Over my time in the university system, I’ve heard a lot of casual talk dismissing some books as less serious than others because they were written for a popular audience. It’s of no use saying who in particular, as I’m thinking of a general trend notable because of how frequently the same points recur over seven years of my experience in a particular system and culture, academia.
Pop philosophy and the pop versions of all the other disciplines have their problems. Most of them do revolve around a common academic complaint, and a genuine one: they oversimplify problems, and draw more of a conclusion than we’re really able from the selection of experiments and examples that often occur in the pop psychology of the Gladwell model.

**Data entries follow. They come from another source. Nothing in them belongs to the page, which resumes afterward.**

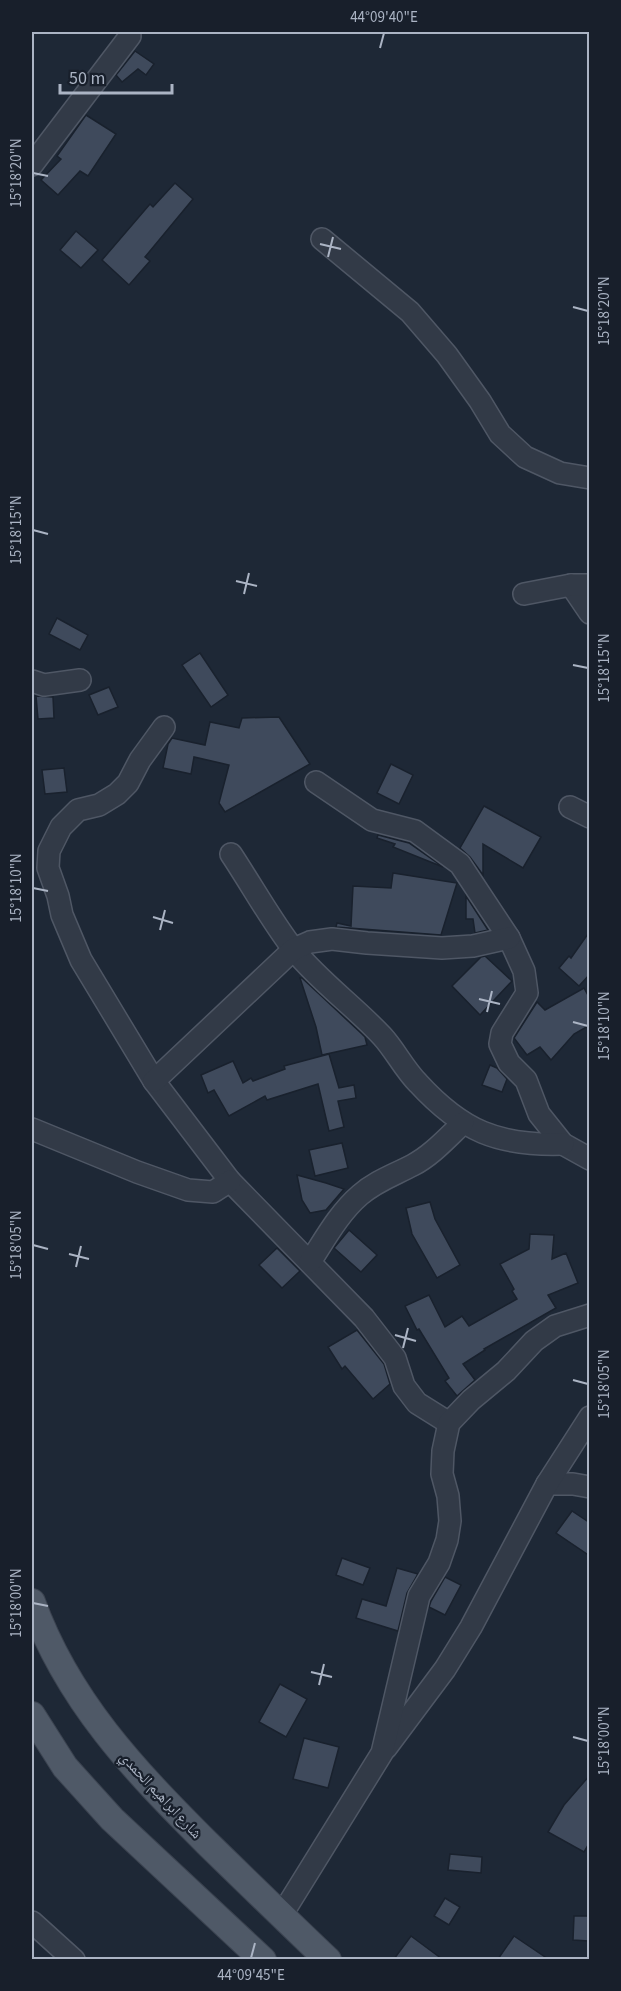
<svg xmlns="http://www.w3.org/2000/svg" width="621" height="1991" font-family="'Source Sans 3','Noto Naskh Arabic',sans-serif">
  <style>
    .building { fill: #3f4a5c; stroke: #19212d; stroke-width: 1.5 }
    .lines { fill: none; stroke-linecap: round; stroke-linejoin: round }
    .minor-casing { stroke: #4f5765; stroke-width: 24 }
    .major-casing { stroke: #3b4350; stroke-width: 28 }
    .minor { stroke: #323a47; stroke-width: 21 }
    .major { stroke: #4f5967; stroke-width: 26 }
    .ticks { fill: none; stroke: #abb4c4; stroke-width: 2 }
    .labels { text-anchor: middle; stroke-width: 4.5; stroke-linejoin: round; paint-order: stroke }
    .street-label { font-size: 15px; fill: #abb4c4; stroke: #181f2b }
    .neatline { fill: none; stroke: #abb4c4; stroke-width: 2 }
    .ticks-label { font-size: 15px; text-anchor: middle; fill: #abb4c4 }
  </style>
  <rect width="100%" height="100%" fill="#1e2836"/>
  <!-- building -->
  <g class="building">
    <polygon points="135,51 154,64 146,75 138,69 122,82 116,75"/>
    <polygon points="86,115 116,134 88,176 80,171 58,195 41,180 61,159 57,156"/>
    <polygon points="175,183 193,199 145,257 150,261 129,285 102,260 150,204 153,207"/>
    <polygon points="76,231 98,250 81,268 60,250"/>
    <polygon points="57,618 88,635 80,650 49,634"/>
    <polygon points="200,653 228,695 211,707 182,665"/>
    <polygon points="109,687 118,707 98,715 89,695"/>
    <polygon points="36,696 53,697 54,718 38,719"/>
    <polygon points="279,717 310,764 225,812 219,803 229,765 194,757 191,774 163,768 168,744 172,738 205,745 210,722 239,728 242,718"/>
    <polygon points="391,764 413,775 399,804 377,793"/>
    <polygon points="64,768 67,792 45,794 42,770"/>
    <polygon points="484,806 541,837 523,868 483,844 483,875 470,857 460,848"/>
    <polygon points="378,835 409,843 443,867 393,847 395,844 377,838"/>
    <polygon points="393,873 457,883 441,935 336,927 337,923 351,926 353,886 391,888"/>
    <polygon points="466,896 488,930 475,933 473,919 466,919"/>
    <polygon points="590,931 590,974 579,986 559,968 569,956 571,958"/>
    <polygon points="485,956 512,981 480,1015 452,986 481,957"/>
    <polygon points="300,978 302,978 362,1034 365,1037 367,1045 322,1055 316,1027"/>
    <polygon points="584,988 590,999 590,1025 574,1034 551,1060 540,1047 527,1055 514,1038 537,1002 545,1010"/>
    <polygon points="329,1054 339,1088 354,1085 356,1098 338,1101 344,1127 329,1131 318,1084 267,1100 265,1096 229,1116 214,1090 208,1093 201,1075 233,1061 243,1083 251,1078 253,1081 285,1069 284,1066"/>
    <polygon points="490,1065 497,1068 507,1079 502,1092 482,1085"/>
    <polygon points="342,1143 348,1168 315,1176 309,1150"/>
    <polygon points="297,1175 326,1183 344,1189 326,1210 310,1213 302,1200"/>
    <polygon points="430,1202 435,1219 460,1265 437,1278 412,1234 406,1208"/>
    <polygon points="349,1230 377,1255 361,1272 334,1248"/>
    <polygon points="530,1234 554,1235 552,1259 566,1253 578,1283 548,1295 556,1308 484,1349 485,1350 463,1364 475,1380 457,1396 445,1381 449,1378 419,1329 417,1330 405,1306 429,1295 445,1327 462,1316 469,1326 517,1299 512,1291 514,1289 500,1264 529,1249"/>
    <polygon points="277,1248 300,1271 282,1288 259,1265"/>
    <polygon points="357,1330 384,1364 390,1384 373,1399 345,1366 342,1369 328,1347"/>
    <polygon points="572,1511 590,1523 590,1556 556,1533"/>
    <polygon points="342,1558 370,1568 363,1585 336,1575"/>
    <polygon points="397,1568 418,1574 407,1593 398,1631 356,1618 362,1599 386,1606"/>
    <polygon points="445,1577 461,1585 445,1615 429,1607 431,1601"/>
    <polygon points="280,1684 307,1699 286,1737 259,1722"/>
    <polygon points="304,1738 339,1747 328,1788 293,1779"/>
    <polygon points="590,1775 590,1842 584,1852 548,1832 564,1805"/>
    <polygon points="450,1854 482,1857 481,1873 448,1870"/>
    <polygon points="445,1898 460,1907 449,1925 434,1916"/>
    <polygon points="574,1916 589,1916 589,1941 573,1940"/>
    <polygon points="411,1936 442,1959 394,1959"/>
    <polygon points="514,1936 548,1959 498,1959"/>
  </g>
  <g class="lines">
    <defs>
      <g id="minor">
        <polyline points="32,165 130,36"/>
        <polyline points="322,239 410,312 447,355 480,401 500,434 525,457 560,473 590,478"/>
        <polyline points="571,585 590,613"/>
        <polyline points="524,594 571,585 590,585"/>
        <polyline points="32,681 44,685 80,680"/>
        <polyline points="164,727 140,760 128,783 117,794 99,805 78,810 61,827 49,851 48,868 58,896 62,915 81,960 154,1081 230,1181 364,1318 395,1358 404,1386 417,1403 449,1423"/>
        <polyline points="316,782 372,820 415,831 460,864 509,938 524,971 527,993 502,1033 500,1044 509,1063 526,1080 539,1114 563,1144 590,1159"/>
        <polyline points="570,807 590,817"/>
        <path d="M231 854C251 884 272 922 294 950 320 982 354 1006 382 1036 395 1050 404 1069 418 1083 462 1131 498 1146 563 1144"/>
        <polyline points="154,1081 294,949 310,942 332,939 367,943 442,948 473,946 509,938"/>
        <polyline points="32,1129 137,1172 188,1190 213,1192 230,1181"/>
        <path d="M310 1262C325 1239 339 1213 360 1195 376 1181 394 1175 413 1165 432 1155 447 1138 463 1123"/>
        <polyline points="547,1484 573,1484 590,1487"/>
        <polyline points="386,1748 445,1669 471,1627 547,1484 590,1417"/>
        <polyline points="281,1916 382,1753 419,1596 439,1563 447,1540 450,1521 448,1496 442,1474 443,1451 449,1423 471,1400 506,1371 534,1341 555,1326 590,1315"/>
        <polyline points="32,1922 74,1960"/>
      </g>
      <g id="major">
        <path d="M32 1602C68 1701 134 1770 207 1843 247 1882 287 1921 328 1960"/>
        <polyline points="32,1715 65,1767 112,1819 263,1960"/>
      </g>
    </defs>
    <!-- minor casing -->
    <use href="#minor" class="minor-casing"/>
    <!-- major casing -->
    <use href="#major" class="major-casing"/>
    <!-- minor -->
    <use href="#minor" class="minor"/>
    <!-- major -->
    <use href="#major" class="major"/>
  </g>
  <!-- ticks -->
  <path class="ticks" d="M380 48 384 33M33 173 48 176M320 244 341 249M328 257 333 237M573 307 588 311M33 530 48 534M236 581 257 586M244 594 249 573M573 665 588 668M33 888 48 891M153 917 173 923M160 930 165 910M479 999 500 1004M487 1012 492 991M573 1022 588 1026M33 1245 48 1249M69 1254 89 1259M76 1267 81 1246M395 1335 416 1341M403 1348 408 1328M573 1380 588 1384M33 1603 48 1606M311 1672 332 1677M319 1685 324 1664M573 1737 588 1741M251 1958 255 1943"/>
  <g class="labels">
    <!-- street labels -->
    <g class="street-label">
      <text transform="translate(161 1795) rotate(47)" y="5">شارع ابراهيم الحمدي</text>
    </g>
  </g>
  <!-- border -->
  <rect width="621" height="1991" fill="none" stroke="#181f2b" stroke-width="66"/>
  <!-- scale -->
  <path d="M60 84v9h112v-9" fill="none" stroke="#abb4c4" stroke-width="3"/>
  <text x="69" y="84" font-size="18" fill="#abb4c4" stroke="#181f2b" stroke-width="4.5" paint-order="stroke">50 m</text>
  <rect x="33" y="33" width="555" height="1925" class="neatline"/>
  <g class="ticks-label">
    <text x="384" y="22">44°09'40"E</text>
    <text transform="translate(16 173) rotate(-90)" y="5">15°18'20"N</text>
    <text transform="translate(604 311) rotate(-90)" y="5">15°18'20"N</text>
    <text transform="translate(16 530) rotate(-90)" y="5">15°18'15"N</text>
    <text transform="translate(604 668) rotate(-90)" y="5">15°18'15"N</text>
    <text transform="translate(16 888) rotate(-90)" y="5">15°18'10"N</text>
    <text transform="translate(604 1026) rotate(-90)" y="5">15°18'10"N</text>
    <text transform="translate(16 1245) rotate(-90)" y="5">15°18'05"N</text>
    <text transform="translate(604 1384) rotate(-90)" y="5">15°18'05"N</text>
    <text transform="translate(16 1603) rotate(-90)" y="5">15°18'00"N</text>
    <text transform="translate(604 1741) rotate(-90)" y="5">15°18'00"N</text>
    <text x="251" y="1980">44°09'45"E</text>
  </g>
</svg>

Yet there are advantages to Gladwellism, even though it’s so easy to write like a terrible Gladwellian. I’d say Gladwell himself writes like a poor Gladwellian more often than not. Reading Dan Ariely’s Dishonesty, I find some moments of very poor Gladwellianism. His brief use of the famous image of Schrödinger’s Cat as a metaphor to explain how people are more tempted to cheat about their performance when no one but them knows what really happened is a special mangle of both ideas.
But the form of Gladwellism – discussing actually fundamental ideas of human life in a hyper-casual tone – is bigger than any one practitioner. I wonder how it works.
Let’s return to that quote from yesterday.
“We would be unwilling to ask our neighbours to bring in our mail while we're on vacation, fearing that they would steal our belongings. We would watch our coworkers like hawks. There would be no value in shaking hands as a form of agreement; legal contracts would be necessary for any transaction . . . We might decide not to have kids because when they grew up, they, too, would try to steal everything we have, and living in our homes would give them plenty of opportunities to do so.”
It reads like over-the-top rhetorical language, utterly unsuitable to serious academic work. Its descriptions are cartoonish, and makes no real argument against a basic mathematical foundation to scientific models whose conclusions shape governments’ policies around the world. You don’t unsettle professional economists from the very presumptions of their fields with talk like this.
Yet it speaks to a profound human truth: There is more to human society than the question of “Can I get away with it?”. This is an essence question, a rhetorical formulation that nonetheless gets its readers thinking about fundamental matters of reality.
No respectable economist would ever be taken seriously as a brilliant scientist again if he were to start writing journalism.** ** I hope you get the irony in this caption. |
Wondering about such questions is not the task of disciplinary economics. These aren’t the kinds of texts that economists are ever asked to write, until they begin to write journalism. That would make them less lofty than when they wrote in stern professional journals that were hidden from popular consumption by paywalls.
Writing in such a crass popular form means their thinking must be on the level of any old amateur. And we can take his words just as flippantly. The work and ideas you win Nobel Prizes for isn’t meant to be consumed by the popular press. Asking such a question would be almost philosophical, and we can’t have a psychologist talk like that.
Good philosophy can be understood by anyone who can follow a word in the context it’s written in, and think about what you just read. Anyone, with any background and of reasonable intelligence, can understand philosophical concepts. They’re the concepts we use to make sense of our world.
Sometimes, there can be good philosophy in popular philosophy.*
* Of course, not all the works of popular philosophy are good philosophy, just as good philosophy doesn’t come from every academic article in the discipline.